# 代做CSCI 4146实验、代写Java，Python程序设计、Data编程代做帮做C/C++编程|代做R语言编程

CSCI 4146 - The Process of Data Science - Fall 2020
Assignment 1
The submission must be done through Brightspace.
Due date and time as shown on Brightspace under Assignments.
● To prepare your assignment solution use the assignment template notebook available
on Brightspace.
● The detailed requirements for your writing and code can be found in the evaluation rubric
document on Brightspace.
● Questions will be marked individually with a letter grade. Their weights are shown in
parentheses after the question.
● Assignments can be done by a pair of students, or individually. If the submission is by a
pair of students, only one of the students should submit the assignment on Brightspace.
● We will use plagiarism tools to detect any type of cheating and copying (your code and
PDF).
● Your submission is a single Jupyter notebook and a PDF (With the compiled results
generated by your Jupyter notebook). File names should be:
○ A1--.ipynb
○ A1--.pdf
● Forgetting to submit both files results in 0 markings for both students.
In this assignment, you will need to build a model to predict the price of an Airbnb listing.
1. Data understanding and preprocessing (0.1)
a. Build the data quality report
b. Identify data quality issues and build the data quality plan
c. Preprocess your data according to the data quality plan
i. What is the neighbourhood with the highest average rating?
ii. What are the major characteristics of this neighbourhood (e.g., type of
listing, host rating, etc)?
2. Spatial data (0.2)
a. Plot listings on the city map with different colours corresponding to the listing’s
neighbourhood
b. Mark the “State station” (lat, long = 42.3570174,-71.071191) subway station on
the city map.
c. Plot the distance between the closest and most distant listings to State station.

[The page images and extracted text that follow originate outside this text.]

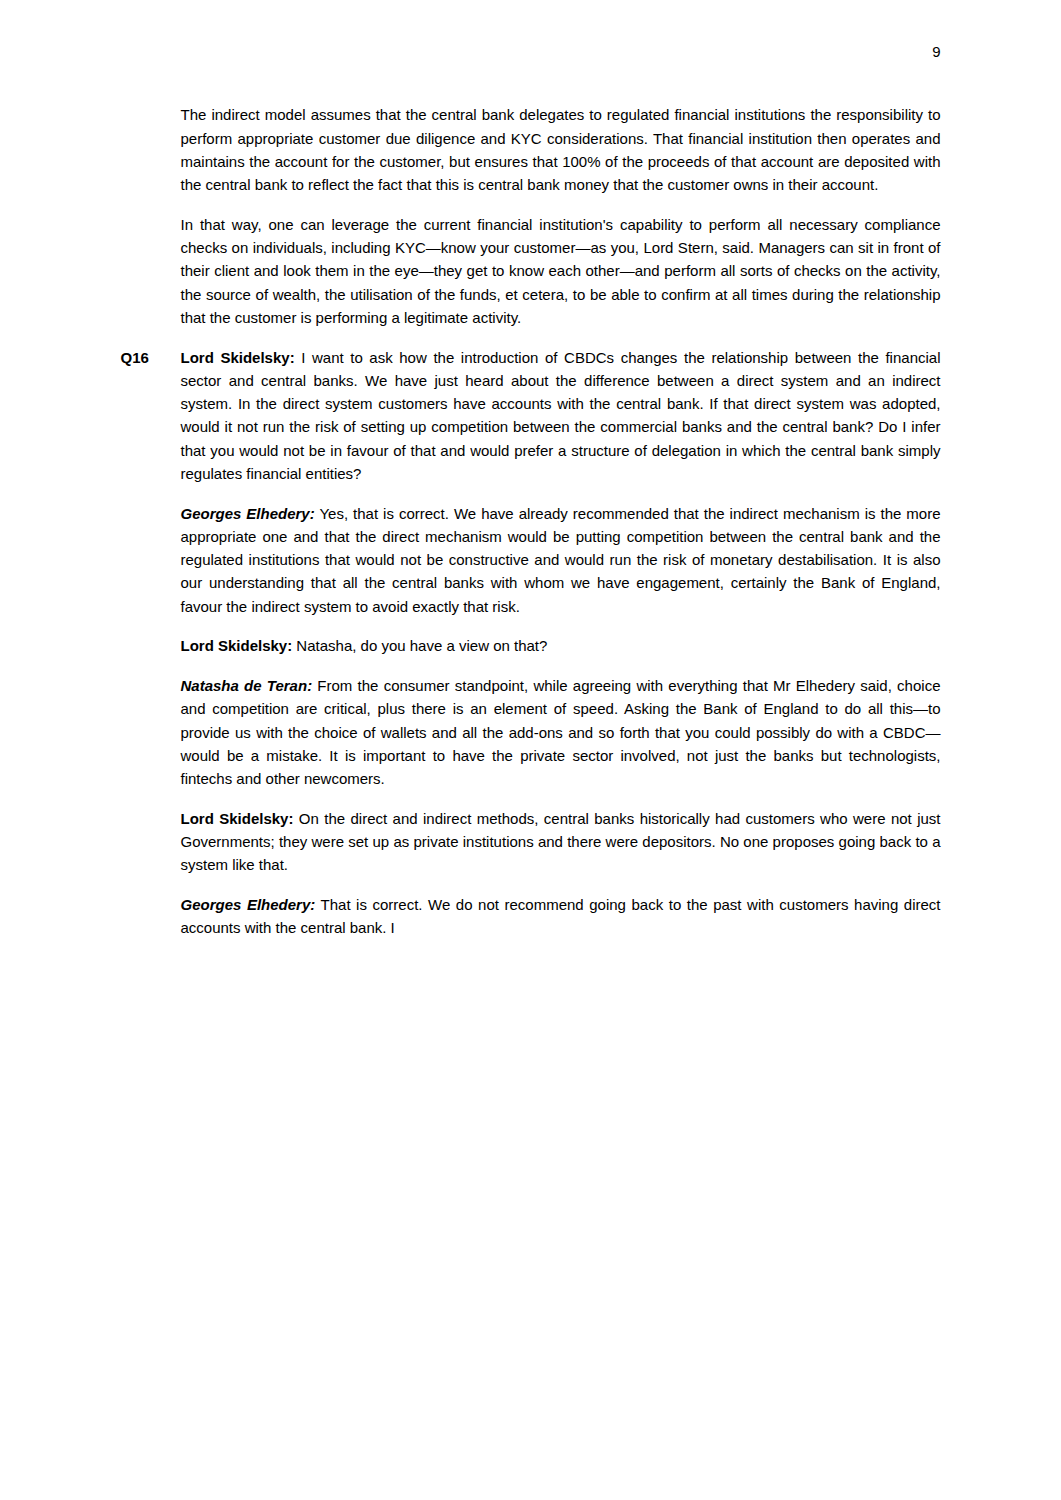9
The indirect model assumes that the central bank delegates to regulated financial institutions the responsibility to perform appropriate customer due diligence and KYC considerations. That financial institution then operates and maintains the account for the customer, but ensures that 100% of the proceeds of that account are deposited with the central bank to reflect the fact that this is central bank money that the customer owns in their account.
In that way, one can leverage the current financial institution's capability to perform all necessary compliance checks on individuals, including KYC—know your customer—as you, Lord Stern, said. Managers can sit in front of their client and look them in the eye—they get to know each other—and perform all sorts of checks on the activity, the source of wealth, the utilisation of the funds, et cetera, to be able to confirm at all times during the relationship that the customer is performing a legitimate activity.
Q16
Lord Skidelsky: I want to ask how the introduction of CBDCs changes the relationship between the financial sector and central banks. We have just heard about the difference between a direct system and an indirect system. In the direct system customers have accounts with the central bank. If that direct system was adopted, would it not run the risk of setting up competition between the commercial banks and the central bank? Do I infer that you would not be in favour of that and would prefer a structure of delegation in which the central bank simply regulates financial entities?
Georges Elhedery: Yes, that is correct. We have already recommended that the indirect mechanism is the more appropriate one and that the direct mechanism would be putting competition between the central bank and the regulated institutions that would not be constructive and would run the risk of monetary destabilisation. It is also our understanding that all the central banks with whom we have engagement, certainly the Bank of England, favour the indirect system to avoid exactly that risk.
Lord Skidelsky: Natasha, do you have a view on that?
Natasha de Teran: From the consumer standpoint, while agreeing with everything that Mr Elhedery said, choice and competition are critical, plus there is an element of speed. Asking the Bank of England to do all this—to provide us with the choice of wallets and all the add-ons and so forth that you could possibly do with a CBDC—would be a mistake. It is important to have the private sector involved, not just the banks but technologists, fintechs and other newcomers.
Lord Skidelsky: On the direct and indirect methods, central banks historically had customers who were not just Governments; they were set up as private institutions and there were depositors. No one proposes going back to a system like that.
Georges Elhedery: That is correct. We do not recommend going back to the past with customers having direct accounts with the central bank. I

3. Build a model to forecasts the price of a listing (0.7)
a. Explain what is the task you’re solving (e.g., supervised x unsupervised,
classification x regression x clustering or similarity matching x etc)
b. Use a feature selection method to select the features to build a model. Include in
the resulting dataset the distance from State station and exclude the free-text
(such as descriptions, reviews) and rating features.
c. Select the evaluation metric. Justify your choice.
d. Build a baseline model
i. Perform hyperparameter tuning if applicable.
ii. Tran and evaluate your model
iii. How do you make sure not to overfit?
iv. Plot learning curve
v. Analyze the results
e. Build a candidate final model (can be repeated for multiple models but only
include the final selection)
i. Perform hyperparameter tuning if applicable.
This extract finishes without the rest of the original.